基本合意書とは、M&Aに向けた基本的な諸条件(その時点での)の合意事項を確認するため、当事者同士で交わす契約書です。M&Aのスキームが株式譲渡なのか事業譲渡なのか、譲渡価格はいくらか、今後のスケジュールをどうするのか、といった内容がここで決まります。

プレディールの段階で合意ができたら、合意内容を基本合意書に記載し、締結します。基本合意書に法的拘束力はありませんが、以降のM&Aをスムーズに進めていくうえでベースとなる文書です。

デューデリジェンスの実施

続いて、買い手企業がディールブレイカー含む買収リスクを減らすため、売り手企業に対してデューデリジェンス(企業監査)を実施します。調査項目は、先ほど締結した基本合意書で取り決めるのが一般的で、その内容は事業・財務・税務・法務など多岐に渡ります。

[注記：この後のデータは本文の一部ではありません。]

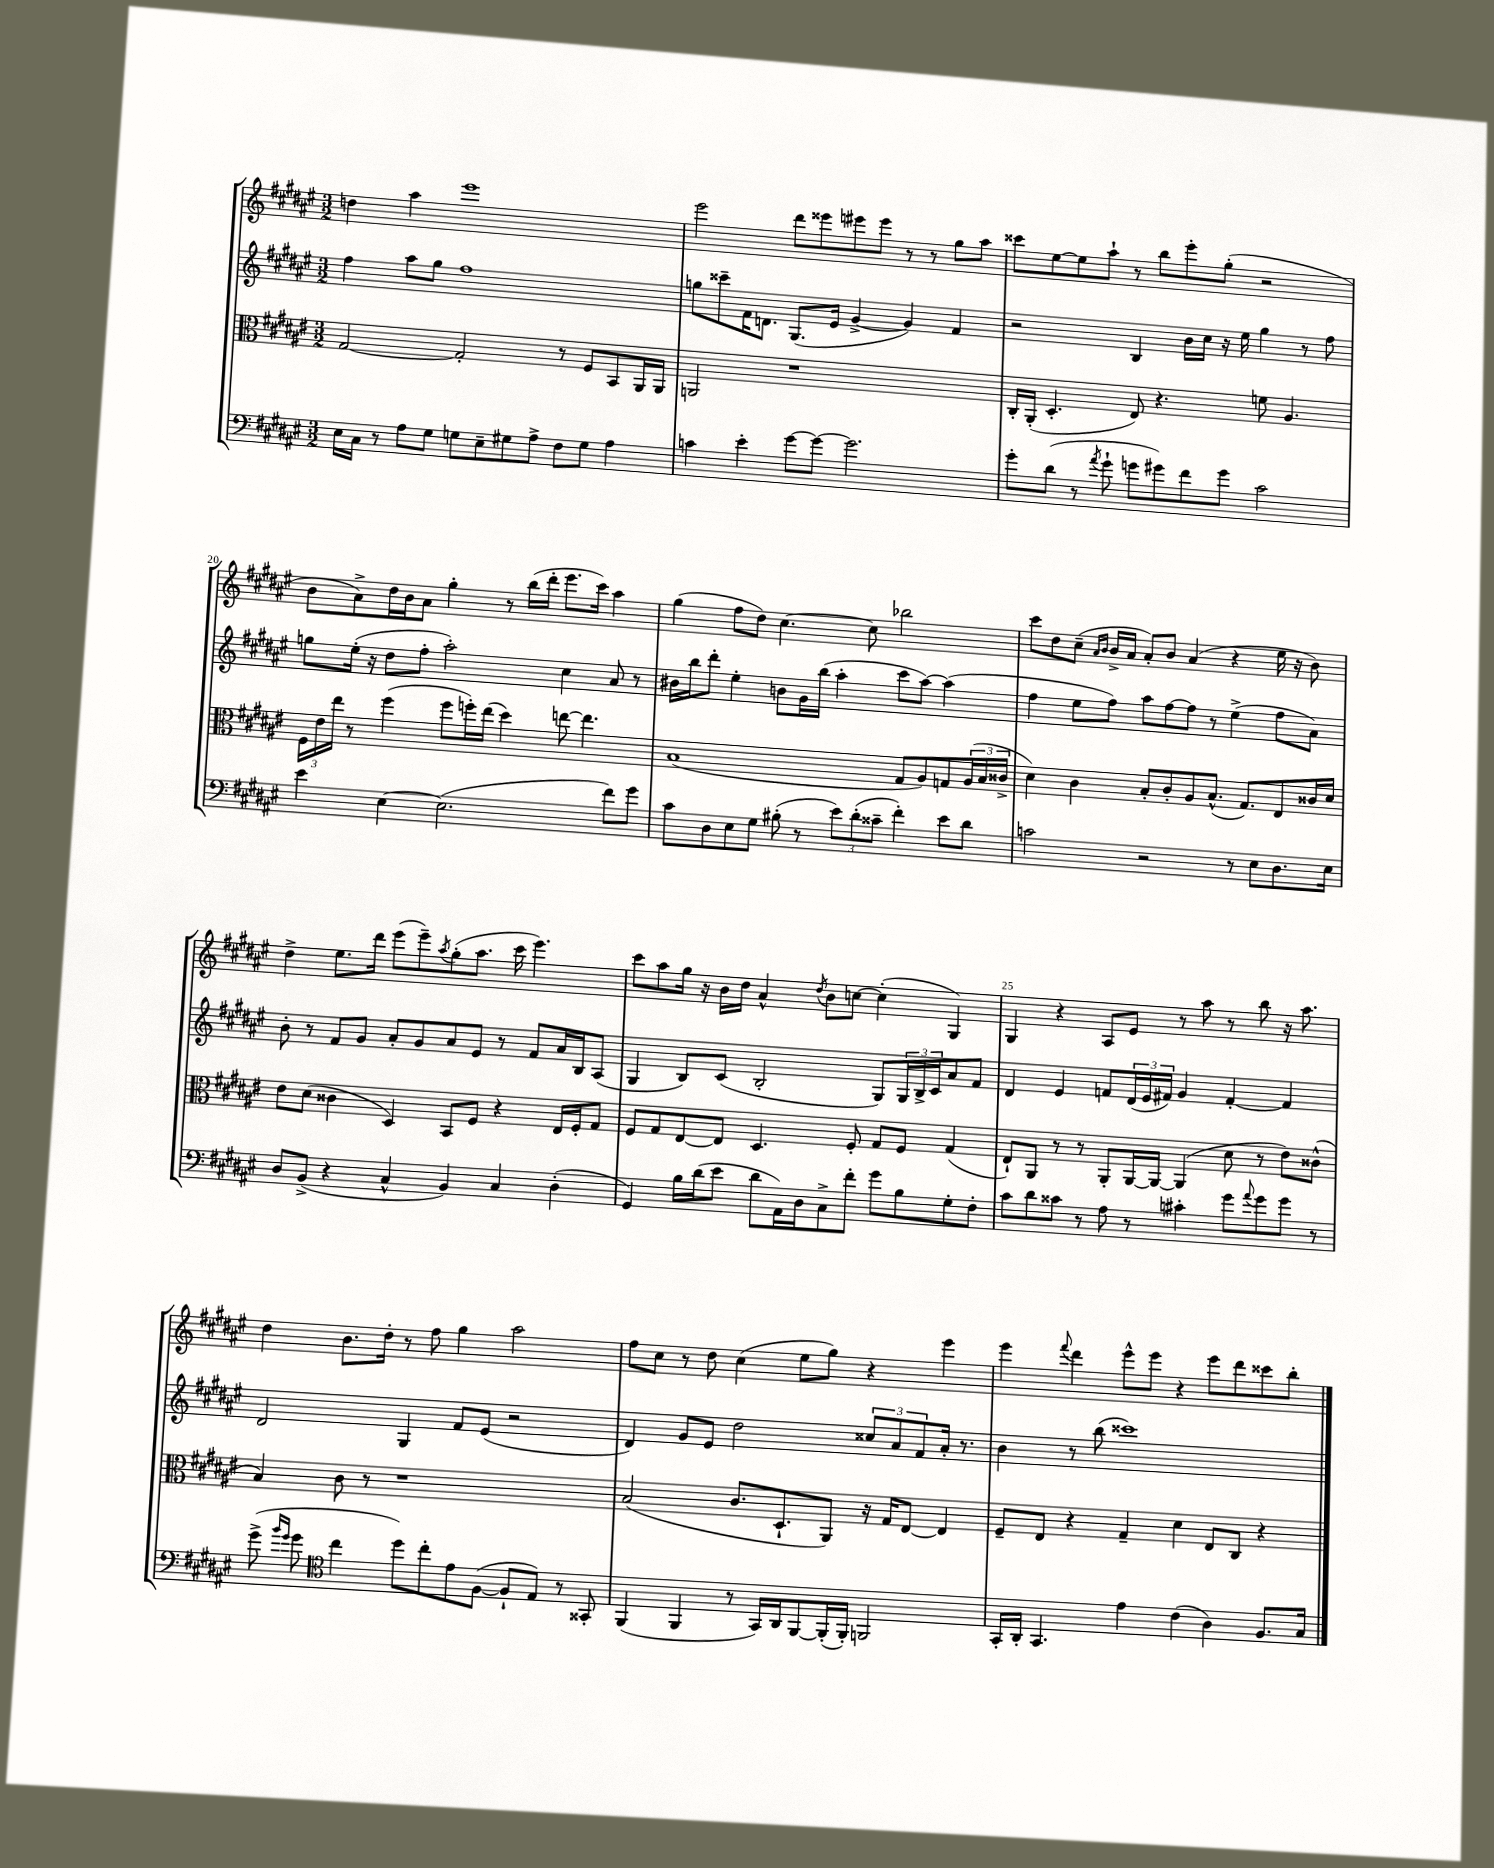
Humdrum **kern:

**kern	**kern	**kern	**kern
*staff4	*staff3	*staff2	*staff1
*clefF4	*clefC3	*clefG2	*clefG2
*k[f#c#g#d#a#e#]	*k[f#c#g#d#a#e#]	*k[f#c#g#d#a#e#]	*k[f#c#g#d#a#e#]
*M3/2	*M3/2	*M3/2	*M3/2
16E#	[2G#	4ff#	4dd
16C#	.	.	.
8r	.	.	.
8A#	.	8aa#	4aa#
8G#	.	8gg#	.
8G	2G#']	1ff#	1eee#
8E#~	.	.	.
8G#	.	.	.
8A#^	.	.	.
8F#	8r	.	.
8G#	8F#	.	.
4A#	8BB	.	.
.	16AA#	.	.
.	16AA#	.	.
=	=	=	=
4c	2AA	8gg	2eee#
.	.	8ccc##~	.
4e#'	.	16f#	.
.	.	8.d	.
[8g#	1r	(8.G#	8ddd#
8g#_	.	.	8eee##
.	.	16e#	.
2.g#]	.	[4g#^	8eee#
.	.	.	8eee#
.	.	4g#])	8r
.	.	.	8r
.	.	4f#	8gg#
.	.	.	8aa#
=	=	=	=
8g#'	16C#'	2r	8ccc##
.	(16AA#'	.	.
(8d#	4.D#'	.	[8ee#
8r	.	.	8ee#]
8qa#	.	.	.
8g#`	.	.	8aa#`
8g	8E#)	4B	8r
8g#)	4.r	.	8bb
8f#	.	16b	8eee#'
.	.	16cc#	.
8g#	.	16r	(8gg#'
.	.	16ee#	.
2c#	8f	4gg#	2r
.	4.A#	.	.
.	.	8r	.
.	.	8ff#	.
=	=	=	=
4e#	24F#	8gg	8b
.	24e#	.	.
.	24ee#	.	.
.	8r	(16ee#'	8a#^)
.	.	16r	.
[4E#	(4ff#	8dd#	16dd#
.	.	.	16b
.	.	8ff#'	8a#
(2.E#]	8ff#	2aa#')	4gg#'
.	16ff')	.	.
.	(16ee#	.	.
.	4dd#)	.	8r
.	.	.	(16bb
.	.	.	16ddd#'
.	[8ee	4cc#	8.eee#
.	4.ee]	.	.
.	.	.	16ccc#)
8f#)	.	8a#	4aa#
8g#	.	8r	.
=	=	=	=
8c#	(1B	16b#	(4gg#
.	.	16bb	.
8D#	.	8ddd#'	.
8E#	.	4ee#'	8ff#
8G#	.	.	8dd#)
(8B#'	.	8b	[4.cc#
8r	.	16g#	.
.	.	(16bb	.
12e#)	.	4aa#'	.
(12d#'	.	.	.
.	.	.	8cc#]
12c##~	.	.	.
4f#')	8G#	8ccc#	2bb-
.	8A#)	[8aa#)	.
8e#	8G	(4aa#]	.
8d#	(24A#	.	.
.	24B	.	.
.	24c##^	.	.
=	=	=	=
2c	4d#)	4ff#	8ccc#
.	.	.	8dd#
.	4c#	8ee#	(8cc#~
.	.	.	16qqa#
.	.	.	16qqb
.	.	8ff#)	16b^
.	.	.	16a#
2r	8B'	8aa#	8a#')
.	8c#'	[8ff#	8b
.	8A#	8ff#]	(4a#
.	(8.B^^	8r	.
8r	.	(4ee#^	4r
.	8.G#)	.	.
8E#	.	.	.
8.D#	8E#	8ff#	16ee#
.	.	.	16r
.	16c##	8a#)	8b)
16E#	16d#	.	.
=	=	=	=
8D#	8e#	8b'	4dd#^
(8BB^	(8d#	8r	.
4r	4c##	8f#	8.ee#
.	.	8g#	.
.	.	.	16ddd#
4C#^^	4D#)	8a#'	(8eee#
.	.	8g#	8eee#~)
.	.	.	8qaa#
4BB)	8BB	8a#	(8gg#'
.	8F#	8e#	8.aa#
4C#	4r	8r	.
.	.	.	16ccc#
.	.	8f#	4.eee#)
(4D#'	16E#	16a#	.
.	16F#'	16B	.
.	8G#	(8A#	.
=	=	=	=
4GG#)	8F#	4G#	8ccc#
.	8G#	.	8aa#
16B	[8E#	8B)	16gg#
(16d#	.	.	16r
8e#	8E#]	(8c#	16b
.	.	.	16dd#
8d#	4.D#	2B'	4a#^^
16AA#)	.	.	.
16D#	.	.	.
.	.	.	8qdd#
8C#^	.	.	8b
8f#'	8F#'	.	[8cc
8g#	8G#	8G#)	(4cc']
8B	8F#	24G#	.
.	.	24B^	.
.	.	24c#	.
8G#'	(4G#	8a#	4G#)
8F#'	.	8f#	.
=	=	=	=
8c#	8E#`)	4d#	4G#
8d#	8AA#	.	.
8c##	8r	4e#	4r
8r	8r	.	.
8A#	8AA#'	8f	8A#
8r	[16AA#	(24d#	8e#
.	.	24e#	.
.	16AA#_	.	.
.	.	24f#)	.
4c#'	(4AA#]	4g#	8r
.	.	.	8aa#
8g#	8d#	[4f#'	8r
8qqa#	.	.	.
8g#	8r	.	8bb
8g#	8e#)	4f#]	16r
.	.	.	8.aa#
8r	(8c##^^	.	.
=	=	=	=
(8g#^	4B)	2d#	4dd#
16qqb	.	.	.
16qqg#	.	.	.
8g#	.	.	.
*clefC4	*	*	*
4cc#	8c#	.	8.b
.	8r	.	.
.	.	.	16dd#'
8dd#)	1r	4G#	8r
8cc#'	.	.	8ff#
8e#	.	8f#	4gg#
([8F#	.	(8e#	.
8F#`]	.	2r	2aa#
8E#)	.	.	.
8r	.	.	.
8GG##'	.	.	.
=	=	=	=
(4FF#	(2B	4d#)	8ff#
.	.	.	8cc#
4FF#	.	8g#	8r
.	.	8e#	8dd#
8r	8.c#	2dd#	(4cc#
16GG#)	.	.	.
16AA#	8.D#`	.	.
[8FF#	.	.	8ee#
(16FF#']	8AA#)	.	8gg#)
16FF#')	.	.	.
2FF	16r	12cc##	4r
.	16G#	.	.
.	.	12a#	.
.	[8E#	.	.
.	.	12f#	.
.	4E#]	16a#'	4eee#
.	.	8.r	.
=	=	=	=
16GG#'	8F#~	4b	4eee#
16AA#'	.	.	.
4.GG#	8E#	.	.
.	.	.	8qqfff#
.	4r	8r	4ddd#
.	.	(8bb	.
4e#	4G#~	1ccc##)	8eee#^^
.	.	.	8eee#
(4c#	4d#	.	4r
4A#)	8E#	.	8eee#
.	8C#	.	8ddd#
8.F#	4r	.	8ccc##
.	.	.	8bb'
16G#	.	.	.
==	==	==	==
*-	*-	*-	*-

したがって、効果的な調査やヒヤリングを実施するため、ティールメーカーや弁護士、会計士などの専門家の手を借りる場合がほとんどです。デューデリジェンスの結果は、基本合意者に反映されます。

最終契約書の締結

最終契約書は、M&Aの正式かつ最終的な合意を締結するための契約書です。契約書の内容は、基本合意書をベースにしますが、デューデリジェンスにより問題点が発覚すると、交渉の条件が変更となる場合もあります。

このように、基本合意書とデューデリジェンスの結果を踏まえ、買い手企業がM&Aへの意思が確定したタイミングで最終契約が交わされます。基本合意書と違い、最終契約書には法的拘束力があるため、締結後は容易に後戻りはできません。

もし契約後にM&Aが破棄される場合、解約の申し出を受けた側は相手に違約金や損害賠償を請求できるようになります。そのため、最終契約の締結前には、意思決定について十分な検討をしておく必要があるのです。

クロージング・成約

クロージングとは、最終契約書に基づき、正式に売り手企業の経営権が買い手企業に移転させる最後の手続きです。クロージングはM&Aのスキームによって内容は異なります。

株式譲渡の場合を例にすると、売り手企業の経営者から株式の譲渡により経営権の移転が行われ、買い手企業から譲渡対価の決済が行われます。クロージングが完了した時点でM&Aの成約となります。その後はポストディールによって統合作業が行われていくことになります。

M&Aのディールは長く複雑なプロセス。ディールメーカーとの協力で理想的な成約を

M&Aが成約するまでには、プレディールから始まり、メインのディールを含め多くのプロセスがあります。もちろん、成約後の経営統合(ポストディール)もM&Aの成否を握るほど重要です。

いずれのプロセスも専門的な知識やノウハウが必要なため、ディールメーカーの協力が実質必須となります。戦略上の目的にかなったM&Aを最適な形で達成するためにも、各プロセスで重要なポイントを押さえ、ディールメーカーと良好な関係を築くことが大切です。